We as individuals don’t exist apart from our collective society. I think of the men who died building the world’s railroad and bridges, or the women who threw their reputations and livelihoods on the line to earn basic human rights. We rarely know the individuals unless we pay particular attention, or have some special interest in the matter. What we remember is the collective accomplishment of the eventual attainment. Our society is what remains. Each generation has the power to exert a brush stroke on the canvas of human existence, but as individuals we are but a hair on that same brush. We can’t imprint unless we are part of a combined effort. Individuals can inspire this change, and indeed we have seen throughout history the power of charismatic, alluring presences that provoke united movements. But without the tide of society and a collective energy behind them, they would be only a single narrative lost at sea, a meteor that shines brightly but soon afterwards disappears in the darkness of night.

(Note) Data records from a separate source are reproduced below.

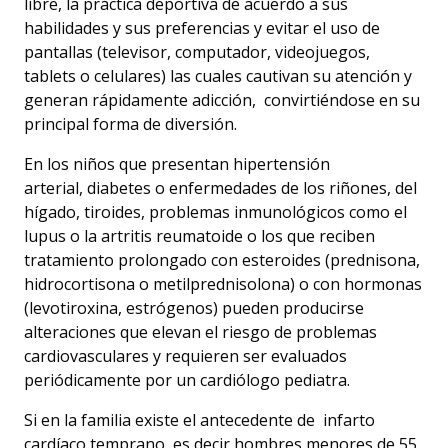
libre, la práctica deportiva de acuerdo a sus
habilidades y sus preferencias y evitar el uso de
pantallas (televisor, computador, videojuegos,
Accesibilidad
tablets o celulares) las cuales cautivan su atención y
generan rápidamente adicción, convirtiéndose en su
principal
forma de diversión
.
En los niños que presentan
hipertensión
arterial,
diabetes o enfermedades de los riñones, del
hígado, tiroides, problemas inmunológicos como el
lupus o la artritis reumatoide o los que reciben
tratamiento prolongado con esteroides (prednisona,
hidrocortisona o metilprednisolona) o con hormonas
(levotiroxina, estrógenos) pueden producirse
alteraciones que elevan el riesgo de problemas
cardiovasculares y requieren ser evaluados
periódicamente por un cardiólogo pediatra.
Si en la familia ex
iste el antecedente de
infarto
cardíaco
temprano
, es decir
hombres
menores de 55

What I am trying to say is that we must, and it is inevitable that we dissolve ourselves into our common interests. We as single, distinct soul will not last. Maybe on the familial level we’ll be remembered, but only for a few generations. What will last will be our joint effort, only what we leave as a combined legacy will have the power to resist the eroding forces of time. I don’t know my great, great, great grandfather. I don’t know my great, great grandfather. I don’t know my great grandfather. This is but two generations removed. What I know is what his generation did collectively, I know the force of industrialization mobilized by him and his temporal peers. To me, this suggests what Durkheim calls Représentations Collectives, or the collective consciousness. Our society is an independent entity. It exists apart from the individuals that make it up. It is a thing which moves and grows, albeit slowly, but carries with it the individual aims, goals, aspirations and dreams of the individuals grains. The waves of the collective wash over the sand. Some are carried with it; some are pushed further up shore. The society itself is what determines the length and breadth of the beach, of the world. Our society has choices, choices which are more important that individual choices, choices which have a far greater impact than individual choices. One person can’t decide to move our society to renewable energy. Only the whole can do such a thing. The collective must demand that it happen and in this way society is its own unique, discrete being. It determines the future. It moves the world. Individuals can only hope and work to push this being in a certain direction, but it must be the society which does the actual movement.